I've discovered it's only when folks have their cartridges loaded way too high that (they think) they get better sound that way.

If you have the .55 mV copper coil Condor, your optimum loading will be 2400 ohms +/_ 50%. (In other words, start at 1200 ohms and work your way up until the bass is tight and full and the highs are smooth but not shrill.) Your VTA (actually SRA) for a van den Hul will just about right (1-2 degrees) by raising the tonearm post about 4-6mm above the point where the cartridge/tonearm is parallel to the record.
Thanks for your help. I have the 0.35 copper coil Condor. Using 1Kohm as recommended in all the reviews & my dealer. VdH recommends 200 ohms. I can play w. resistors. I started w. 200. It was smooth but closed in. Now it is much more alive & everything is getting there w. each record played.

I had an Urushi before.
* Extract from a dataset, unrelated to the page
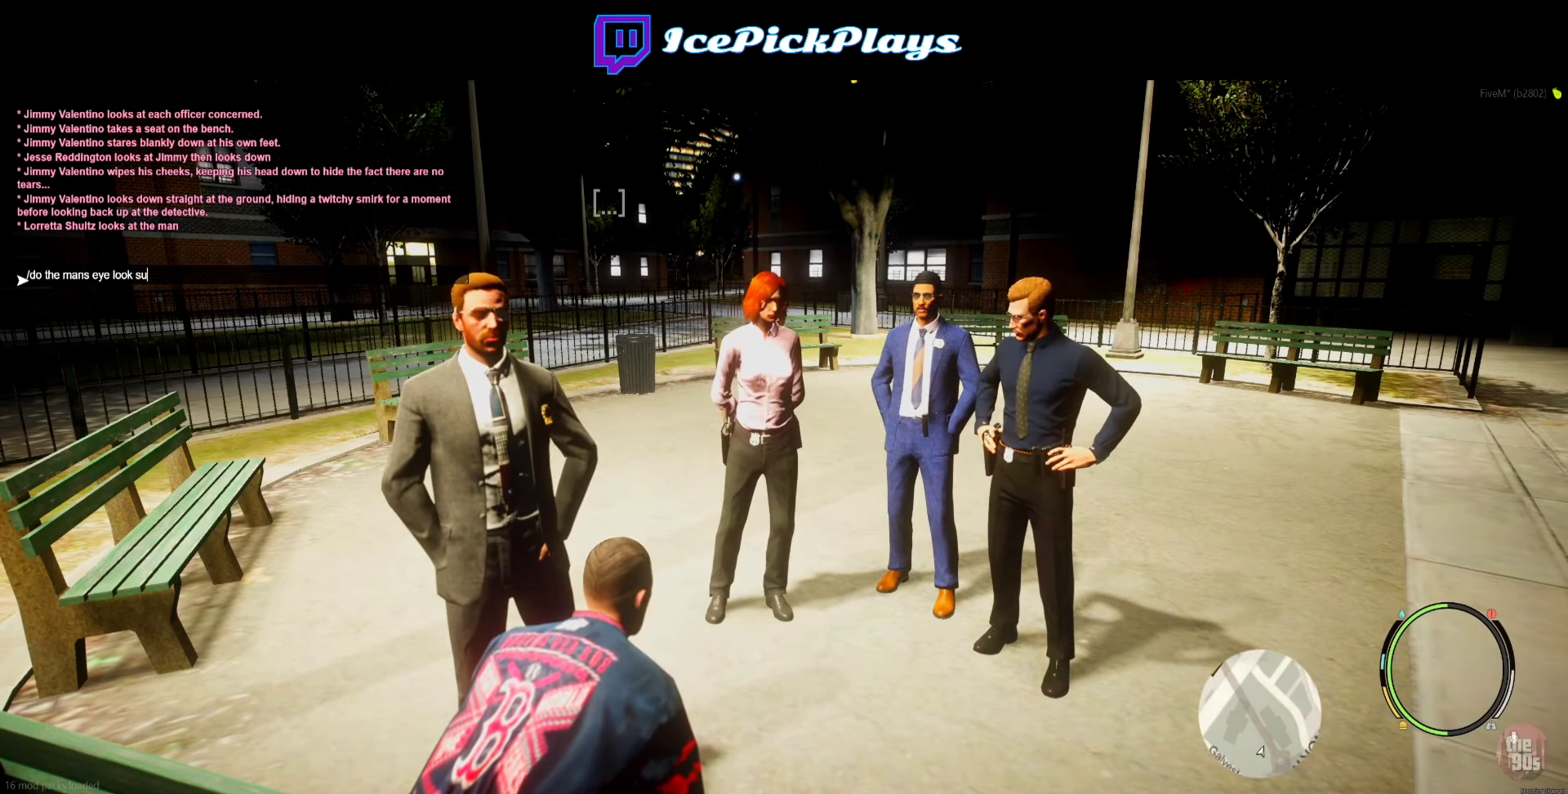
{"keys": [], "events": []}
You had to have my tonearm almost touching the record (100 ohm setting) to get it to sing, but boy did it sing.
Hi Dgad. The .35mV Condor has an internal coil resistance of 36 ohms. Using the standard 25x multiplier, that puts the (theoretically) optimum load at 900 ohms. And the overall range in which you should find your best setting (+/_ 50%) 450 ohms to 1350 ohms.

So you're probably close to perfect at 1Kohm. If it were me, I'd start raising it in 100 ohm increments until the bass started thinning out and the mid/highs started getting bright, glarey, grainy and/or shrill, and then back off.

The best way to set the SRA (stylus rake angle) for any cartridge is as follows:

Tape the platter so it can't spin.

Get a small first surface mirror (from an old SLR camera. They have lots of 'em at camera repair shops now.) and put it on the platter (without a record) near the outside where the stylus sets down.

Take off anti-skate, but make sure VTF is correct.

Lower the stylus to the mirror (get some good light too) and viewing the stylus from the side with a 50x pocket microscope, raise/lower the tonearm until the stylus is perfectly vertical, ie it lines up with its own reflection in the mirror (for a vdH stylus, this will be a perfect hourglass shape.)

To add 1.5 degrees of SRA using a standard 9" (23cm) tonearm, raise the tonearm post approx. 6mm. This is an excellent starting point, and by raising or lowering the arm 1mm at a time from this point, and listening carefully, you may improve over this setting or you may not :~)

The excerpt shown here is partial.